→ **Activity**
Begin at the first line of the data and copy each line through the one containing "left hip: (142, 223)", that line included, with no pictures.

→ **Material for this task**
§
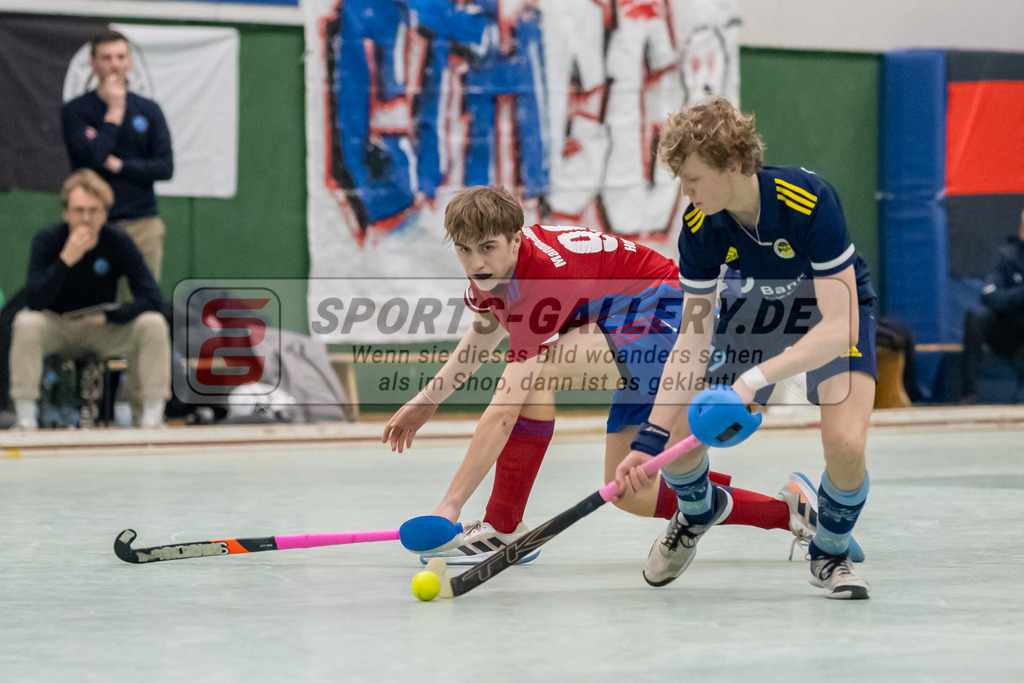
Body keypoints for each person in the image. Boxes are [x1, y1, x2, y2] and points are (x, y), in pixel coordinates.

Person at [382, 185, 863, 566]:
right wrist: (429, 399)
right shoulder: (496, 268)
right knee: (631, 491)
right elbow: (484, 332)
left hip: (665, 312)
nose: (476, 262)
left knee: (532, 376)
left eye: (487, 248)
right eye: (464, 251)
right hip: (624, 325)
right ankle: (791, 511)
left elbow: (504, 412)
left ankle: (504, 525)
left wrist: (449, 506)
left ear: (515, 237)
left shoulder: (540, 279)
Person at [615, 98, 877, 599]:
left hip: (832, 314)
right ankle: (697, 511)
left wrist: (750, 383)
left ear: (732, 164)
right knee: (674, 431)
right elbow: (692, 339)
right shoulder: (699, 225)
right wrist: (649, 438)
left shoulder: (808, 200)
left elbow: (839, 324)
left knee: (846, 445)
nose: (685, 192)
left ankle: (830, 552)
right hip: (755, 315)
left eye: (692, 179)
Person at [9, 169, 171, 430]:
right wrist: (66, 260)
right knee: (26, 322)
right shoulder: (48, 240)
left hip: (100, 328)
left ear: (105, 213)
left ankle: (153, 416)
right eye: (79, 210)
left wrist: (111, 315)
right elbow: (35, 299)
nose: (85, 218)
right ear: (66, 212)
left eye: (93, 210)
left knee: (153, 324)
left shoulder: (118, 241)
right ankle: (26, 417)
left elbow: (151, 296)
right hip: (57, 326)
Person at [61, 29, 173, 289]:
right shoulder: (76, 111)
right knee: (91, 303)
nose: (114, 64)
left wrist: (120, 165)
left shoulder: (149, 110)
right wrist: (114, 112)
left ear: (130, 62)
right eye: (107, 57)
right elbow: (93, 158)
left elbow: (165, 167)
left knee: (142, 303)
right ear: (93, 63)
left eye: (120, 57)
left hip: (142, 223)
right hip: (93, 224)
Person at [962, 208, 1024, 402]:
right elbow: (990, 296)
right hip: (1007, 328)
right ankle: (969, 393)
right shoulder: (1006, 257)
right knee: (974, 318)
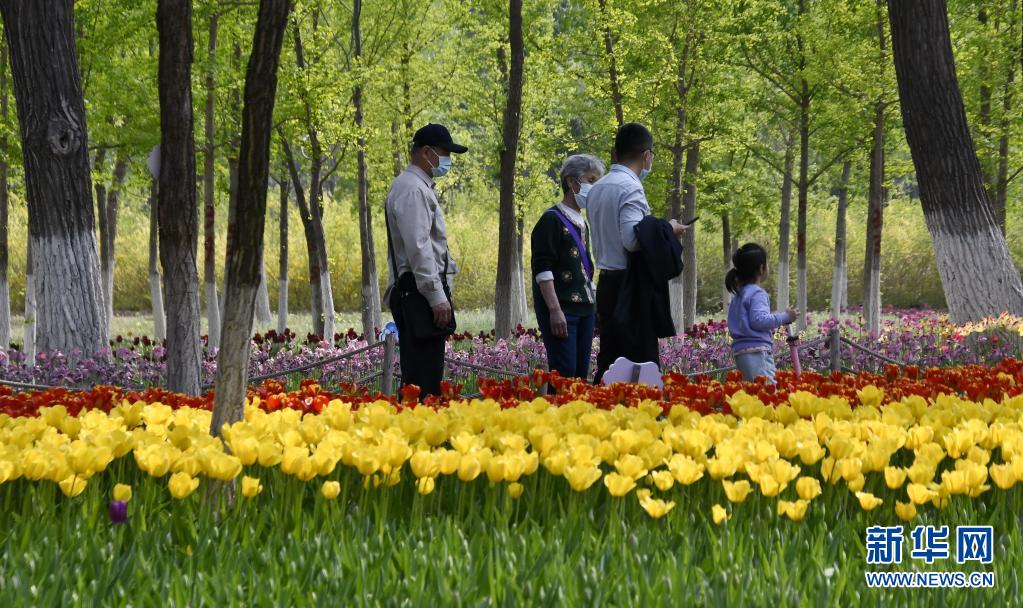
§
→ **Result of the exercise**
Body keypoints for each person in the image. Boxes are [x1, y1, x2, y2] and points are (x, y), in pixel coordinates.

Person at [382, 185, 863, 566]:
right wrist: (429, 399)
right shoulder: (496, 268)
right knee: (631, 491)
right elbow: (484, 332)
left hip: (665, 312)
nose: (476, 262)
left knee: (532, 376)
left eye: (487, 248)
right eye: (464, 251)
right hip: (624, 325)
right ankle: (791, 511)
left elbow: (504, 412)
left ankle: (504, 525)
left wrist: (449, 506)
left ear: (515, 237)
left shoulder: (540, 279)
Person at [615, 98, 877, 599]:
left hip: (832, 314)
right ankle: (697, 511)
left wrist: (750, 383)
left ear: (732, 164)
right knee: (674, 431)
right elbow: (692, 339)
right shoulder: (699, 225)
right wrist: (649, 438)
left shoulder: (808, 200)
left elbow: (839, 324)
left knee: (846, 445)
nose: (685, 192)
left ankle: (830, 552)
right hip: (755, 315)
left eye: (692, 179)
Person at [9, 169, 171, 430]:
right wrist: (66, 260)
right knee: (26, 322)
right shoulder: (48, 240)
left hip: (100, 328)
left ear: (105, 213)
left ankle: (153, 416)
right eye: (79, 210)
left wrist: (111, 315)
right elbow: (35, 299)
nose: (85, 218)
right ear: (66, 212)
left eye: (93, 210)
left knee: (153, 324)
left shoulder: (118, 241)
right ankle: (26, 417)
left elbow: (151, 296)
right hip: (57, 326)
Person at [61, 29, 173, 289]:
right shoulder: (76, 111)
right knee: (91, 303)
nose: (114, 64)
left wrist: (120, 165)
left shoulder: (149, 110)
right wrist: (114, 112)
left ear: (130, 62)
right eye: (107, 57)
right elbow: (93, 158)
left elbow: (165, 167)
left knee: (142, 303)
right ear: (93, 63)
left eye: (120, 57)
left hip: (142, 223)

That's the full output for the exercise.